Sun, Jul 27, 2003 - Page 6 News List

Argentina ends military impunity

`DIRTY WAR' A decree baning the extradition of Argentines supected of torture or murder during the miltary dictatorship has been struck down


Argentina's President Nestor Kirchner, center, signs decree 420 in Buenos Aires on Friday, clearing the way for the extradition of 45 military men and one civilian wanted in Spain on charges of human rights violations during the 1976-1983 miltary dictatorship.


The government of Argentina annulled a decree on Friday prohibiting the extradition of Argentines suspected of torture or murder in the 1976-83 "Dirty War," a landmark move that could lead to dozens of officers and former junta leaders being tried abroad.

Newly elected President Nestor Kirchner, himself briefly detained during the military dictatorship, signed the order after returning from a state visit to the US.

The move came a day after an Argentine judge rocked the military establishment by ordering the arrest of 45 military officials and one civilian at the request of a Spanish judge who charged them with murders of Spanish citizens during the dictatorship.

The orders, which include several elderly and ill former junta leaders already detained on other rights charges, allows Spanish Judge Baltasar Garzon to request the extraditions. Up to 30,000 leftist opponents died during the Dirty War.

Kirchner came to power in May promising to end a "culture of impunity" that he said stained 20 years of democracy. Since then, legal moves against the military men, who still enjoy some legal protection due to amnesty laws in force, snowballed.

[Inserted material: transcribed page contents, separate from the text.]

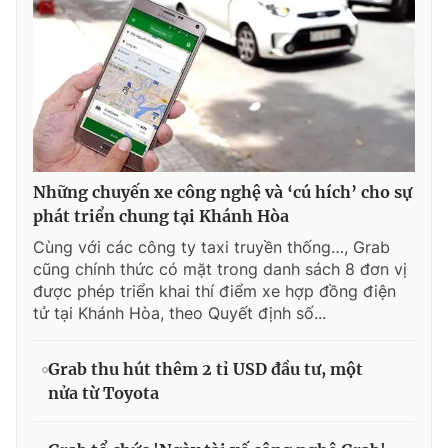
Những chuyến xe công nghệ và ‘cú hích’ cho sự
phát triển chung tại Khánh Hòa
Cùng với các công ty taxi truyền thống…, Grab
cũng chính thức có mặt trong danh sách 8 đơn vị
được phép triển khai thí điểm xe hợp đồng điện
tử tại Khánh Hòa, theo Quyết định số...
Grab thu hút thêm 2 tỉ USD đầu tư, một
nửa từ Toyota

The arrest orders include 1976 coup leader Jorge Videla and Emilio Massera, head of the Naval School of Mechanics, which was known as a torture center. Videla is under arrest on other charges and Massera is incapacitated after a stroke.

Former naval captain Alfredo Astiz, known as the "blond angel of death" for the death squad he ran, was also detained, court officials said. French courts sentenced Astiz in absentia to life imprisonment for the murder of two French nuns.

Courts must still rule on a case-by-case basis whether to extradite officials. Amnesty laws for officials involved in crimes during the dictatorship are in force but lower courts have gradually been striking them down.

The Supreme Court is expected to take up the issue and legal and rights experts say there could be a long road ahead before officials arrive handcuffed at a Spanish airport.

"It's progress on the road to justice, to truth, the end of impunity. But I think there is still a long and winding road ahead in spite of this," said Rosa Roisinblit, a leader of Plaza de Mayo grandmothers, an organization that represents victims families.

A military official shot himself in the mouth in a suicide attempt after learning he was among the suspects ordered to be arrested by judge Rodolfo Canicoba Corral. Naval officer Juan Antonio Azic is in critical condition.

At least 40 other officers, including an elected mayor, were detained by authorities on Friday. One civilian was also detained.

The armed forces, reorganized by Kirchner just after he came to power, have ordered officials to obey the courts.

Garzon's probe stemmed from the deaths or disappearances of several hundred Spaniards during military rule in Argentina. Garzon is famous for his ultimately unsuccessful legal crusade against former Chilean dictator Augusto Pinochet.

A former Argentine naval officer was extradited from Mexico last month to be charged in a Spanish court with acts of terrorism and genocide during the military government.

Kirchner's decision will fortify the image a new president increasingly popular at home for shaking up the military top brass and crusading against judges he accused of corruption.